Kanda rubbed his forehead and shook the headache out of his neck. Allen watched him become apart of this room, melting and yet totally an unpardoned entity in the middle of it. Kanda caught him staring, as always. "If I tell you the truth, will you stop annoying me?"

Allen would have dropped his jaw if he weren't possessed.

Kanda looked at the high ceiling and said, chin up, "This is my only home."

Allen chuckled briefly before shutting up. It was an accident. He knew it wasn't necessary. It wasn't all it was cracked up to be, being happy. It could have been better; it could have been sweeter and Kanda should now be holding him or something. But then the pity would make Allen cry. So he didn't want Kanda to hold him.

Allen smiled. Kanda scowled, but it was a distant relative of a smile, maybe. Purposely the opposite, like Allen could easily chop into it. He could try, anyway.

He would try. "Um, Kanda?"

"Didn't you say you'd stop staring?"

"No, that was stop annoying. You said that."

"What."

"I couldn't stop staring even if I tried."

Kanda then looked as if he truly wanted to kill him. Somehow, he didn't, he wasn't, and he wouldn't. There was something shirking in his gaze. He was probably faced with that one issue he couldn't forever avoid, and it was killing him behind an invisible wall.

Kanda had sequestered himself, and it was all too familiar, past this room, into a lonely childhood that sent such a poor thing to the Order. It probably wasn't the childhood exactly; it was the agent who found him. Someone, maybe Theodore, had saved Kanda, and Allen was finding himself a little in Theodore's debt for this.

Cross' debt was something else entirely.

"I wish I had a home," Allen continued. "I wish a lot of things."

Kanda tilted his head to the side, all hair and sharp shoulder.

"Are they silly things? Kanda?"

"Probably, whatever they are. Stand up."

"That's what . . . Cross said. No thank you."

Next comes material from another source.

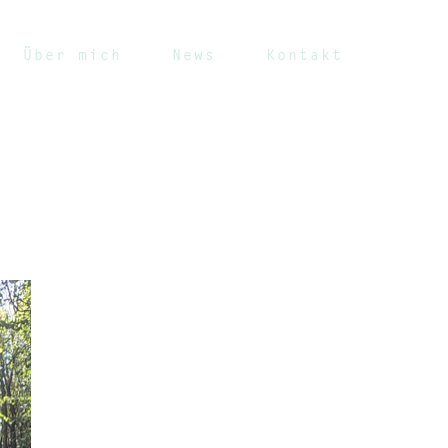
Über mich
News
Kontakt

Kanda sighed and squatted, sat and crossed his legs. He clasped his hands together loosely in his lap. He hummed behind closed lips. He curled his toes. It made Allen's chin twitch. Kanda didn't catch this.

"You can't say it you're so dead in the head."

"Say? What?"

"That everything in front of you is yours."

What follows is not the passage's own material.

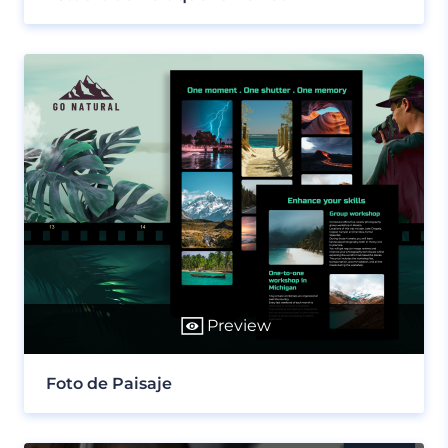
Preview
Foto de Paisaje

"But not everything in front of me is mine. I don't have everything. Hold on, what?"

"That everything can be yours." Kanda looked murderous, with thinking eyes. He could be a doctor with a clipboard in one hand and a scalpel in the other. "Just take it like a man."

"I . . . don't know what you mean."

"Do you ever." The scalpel was large, so large that it was a sword.

They stared for the longest time tonight. Then the earth just stopped:

Kanda had put his hand on Allen's arm—and dragged it all the way to his knee. Down. All the way. All the way all the way down down there. It wasn't how Cross had once done it. It wasn't how women had done it. It wasn't how Jerry or Lavi had done it. So how had Kanda done it?

Allen also realized that Kanda talked a lot, sorry, spoke a lot when he was drunk, which caused Allen to think too much, and to possibly act more than possessed.

Allen must have been very drunk, too, hopefully, because he heard himself saying absolutely nothing nothing nothing! His heart wasn't beating as fast as it had been; he was no longer pulling teeth to catch a breath. That hand was on his knee, gripping through the pants, into his kneecap, and even though the act itself was filling the silence—

He finally had to speak. "Look."

Kanda frowned a bit. Lavi's rabbit had sought them out, and it was in this moment that Allen hated all rabbits, because it was responsible for the reason why the Hand That Touched Allen had moved. It moved, and it was gone, and there was nothing Allen could do about it.

"Stupid rabbit," they said, together.